Data to examine

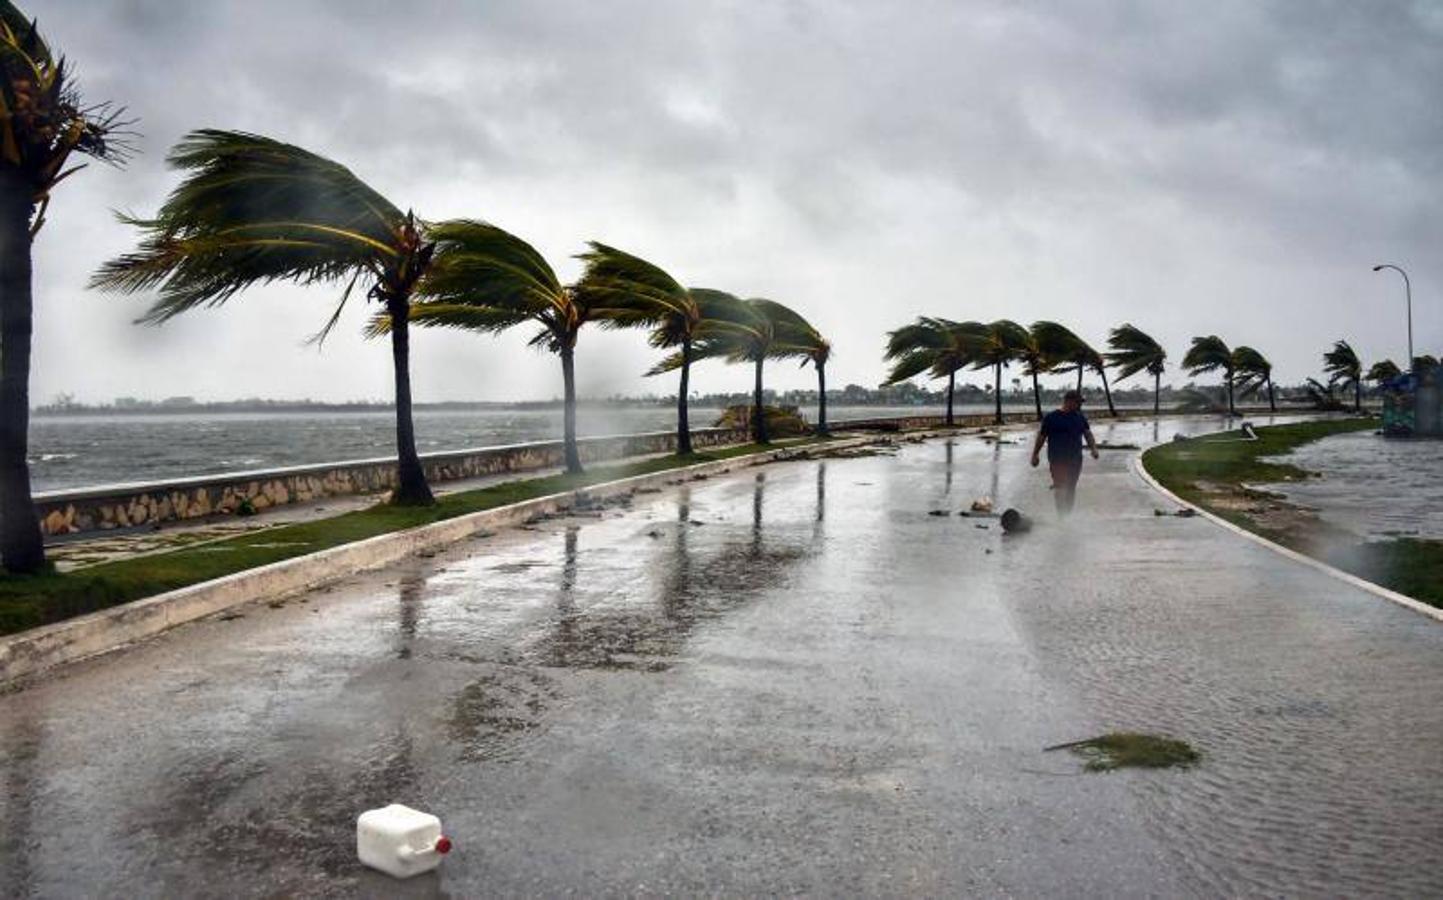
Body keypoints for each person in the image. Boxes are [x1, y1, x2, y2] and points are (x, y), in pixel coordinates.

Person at [1030, 389, 1098, 515]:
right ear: (1069, 401)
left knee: (1071, 488)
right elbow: (1041, 437)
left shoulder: (1080, 418)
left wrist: (1093, 448)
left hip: (1076, 460)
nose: (1080, 405)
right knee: (1060, 488)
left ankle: (1068, 515)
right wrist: (1035, 454)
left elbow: (1088, 434)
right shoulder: (1051, 418)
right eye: (1078, 403)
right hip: (1057, 459)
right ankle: (1061, 516)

Exercise directions
Copy all lines of the preceding data that hold the word "left".

Answer to the exercise
left knee: (1071, 488)
left shoulder: (1080, 418)
left wrist: (1093, 448)
left hip: (1076, 460)
left ankle: (1068, 515)
left elbow: (1088, 434)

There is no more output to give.